Often we want to define the neighbours based on metric distance. We will look at two options - distance band and k-nearest neighbour.

Distance band

We can imagine distance band as a buffer of a set radius around centroid of each object, for example, 400 meters. For that, we can use Graph.build_distance_band (note that the builder requires point input - we can use centroid):

[8]:
dist400 = graph.Graph.build_distance_band(buildings.centroid, threshold=400)
dist400
[8]:
<Graph of 3014 nodes and 1220242 nonzero edges indexed by
 [0, 1, 2, 3, 4, ...]>

Because the index of buildings and tessellation matches, we can use dist400 generated on buildings and use it on tessellation:

[9]:
tessellation["neighbours400"] = momepy.neighbors(tessellation, dist400)
[10]:
ax = tessellation.plot(
    column="neighbours400", legend=True, cmap="Spectral_r", figsize=(8, 8)
)
buildings.plot(ax=ax, color="white", alpha=0.4)
ax.set_axis_off()
../../_images/user_guide_weights_weights_nb_16_0.png

K nearest neighbor

If we want fixed number of neighbours, we can use Graph.build_knn:

[11]:
knn = graph.Graph.build_knn(buildings.centroid, k=200)
tessellation["neighboursKNN"] = momepy.neighbors(tessellation, knn)

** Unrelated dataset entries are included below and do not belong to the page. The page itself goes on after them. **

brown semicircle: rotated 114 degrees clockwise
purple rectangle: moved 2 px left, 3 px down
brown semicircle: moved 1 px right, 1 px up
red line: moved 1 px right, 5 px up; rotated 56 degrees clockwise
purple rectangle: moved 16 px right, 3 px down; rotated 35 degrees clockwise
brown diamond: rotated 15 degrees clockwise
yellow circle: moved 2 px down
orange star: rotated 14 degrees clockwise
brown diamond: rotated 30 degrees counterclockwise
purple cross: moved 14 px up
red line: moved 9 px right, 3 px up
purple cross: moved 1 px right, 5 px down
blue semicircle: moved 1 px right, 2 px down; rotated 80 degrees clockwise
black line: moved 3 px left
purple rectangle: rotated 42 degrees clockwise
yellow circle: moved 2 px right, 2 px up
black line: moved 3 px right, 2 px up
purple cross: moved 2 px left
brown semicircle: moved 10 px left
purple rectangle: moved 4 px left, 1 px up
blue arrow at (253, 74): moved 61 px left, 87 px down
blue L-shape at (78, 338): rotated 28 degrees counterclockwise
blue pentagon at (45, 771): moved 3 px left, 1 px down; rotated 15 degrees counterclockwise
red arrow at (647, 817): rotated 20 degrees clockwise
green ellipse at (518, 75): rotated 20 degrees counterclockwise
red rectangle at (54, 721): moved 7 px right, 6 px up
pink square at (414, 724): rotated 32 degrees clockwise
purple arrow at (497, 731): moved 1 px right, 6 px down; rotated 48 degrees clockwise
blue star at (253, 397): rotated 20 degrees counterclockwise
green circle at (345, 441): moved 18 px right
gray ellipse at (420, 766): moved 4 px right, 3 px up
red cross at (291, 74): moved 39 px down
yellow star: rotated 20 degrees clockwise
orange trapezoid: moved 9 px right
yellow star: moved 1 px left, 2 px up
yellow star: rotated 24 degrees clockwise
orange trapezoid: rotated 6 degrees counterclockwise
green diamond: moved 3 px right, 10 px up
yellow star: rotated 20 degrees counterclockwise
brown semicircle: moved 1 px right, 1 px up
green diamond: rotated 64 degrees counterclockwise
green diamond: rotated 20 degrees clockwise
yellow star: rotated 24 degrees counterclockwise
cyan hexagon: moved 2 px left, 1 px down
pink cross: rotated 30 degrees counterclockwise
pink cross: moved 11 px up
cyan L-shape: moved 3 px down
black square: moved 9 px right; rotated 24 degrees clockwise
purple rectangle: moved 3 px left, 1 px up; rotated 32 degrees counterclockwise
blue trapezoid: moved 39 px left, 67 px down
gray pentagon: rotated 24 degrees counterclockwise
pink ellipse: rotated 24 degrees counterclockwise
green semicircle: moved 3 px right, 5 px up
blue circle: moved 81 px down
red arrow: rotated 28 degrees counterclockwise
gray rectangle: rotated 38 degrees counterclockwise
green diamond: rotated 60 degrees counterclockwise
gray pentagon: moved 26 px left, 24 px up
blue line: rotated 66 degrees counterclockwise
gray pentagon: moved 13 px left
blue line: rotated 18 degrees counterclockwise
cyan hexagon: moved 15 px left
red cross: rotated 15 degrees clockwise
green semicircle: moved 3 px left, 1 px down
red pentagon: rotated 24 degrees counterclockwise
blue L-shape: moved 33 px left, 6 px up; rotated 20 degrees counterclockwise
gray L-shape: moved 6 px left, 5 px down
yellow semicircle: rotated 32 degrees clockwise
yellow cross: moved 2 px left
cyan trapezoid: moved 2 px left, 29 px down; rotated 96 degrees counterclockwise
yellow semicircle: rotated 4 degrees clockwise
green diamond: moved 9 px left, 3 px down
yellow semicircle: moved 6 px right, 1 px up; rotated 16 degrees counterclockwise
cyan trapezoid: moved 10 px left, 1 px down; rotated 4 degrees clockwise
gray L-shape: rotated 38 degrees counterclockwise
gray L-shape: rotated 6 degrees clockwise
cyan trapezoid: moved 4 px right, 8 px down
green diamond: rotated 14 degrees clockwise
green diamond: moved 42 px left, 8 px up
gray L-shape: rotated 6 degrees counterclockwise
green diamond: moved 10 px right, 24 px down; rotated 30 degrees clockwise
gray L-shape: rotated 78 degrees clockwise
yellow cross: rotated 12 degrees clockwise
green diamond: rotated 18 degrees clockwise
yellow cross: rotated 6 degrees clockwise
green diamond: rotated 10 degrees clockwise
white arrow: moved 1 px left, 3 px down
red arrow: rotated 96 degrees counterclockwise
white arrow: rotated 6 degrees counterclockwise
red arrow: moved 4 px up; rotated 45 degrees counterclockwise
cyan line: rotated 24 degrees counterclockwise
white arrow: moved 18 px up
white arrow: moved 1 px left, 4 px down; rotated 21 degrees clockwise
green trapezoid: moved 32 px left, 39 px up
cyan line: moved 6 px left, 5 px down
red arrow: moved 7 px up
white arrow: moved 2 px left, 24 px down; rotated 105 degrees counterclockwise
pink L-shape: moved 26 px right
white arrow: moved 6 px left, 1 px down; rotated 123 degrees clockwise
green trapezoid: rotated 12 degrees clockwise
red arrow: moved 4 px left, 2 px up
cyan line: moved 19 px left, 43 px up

Note: As all tessellation cells have the same number of neighbours (due to KNN), they all have the same colour.

[12]:
ax = tessellation.plot(
    column="neighboursKNN",
    legend=True,
    cmap="Spectral_r",
    figsize=(8, 8),
)
buildings.plot(ax=ax, color="white", alpha=0.4)
ax.set_axis_off()
../../_images/user_guide_weights_weights_nb_20_0.png

All of them can be used within morphometric analysis. Theoretical and practical differences are discussed in Fleischmann, Romice and Porta (2019).

For the other options on generating spatial weights see lipysal API.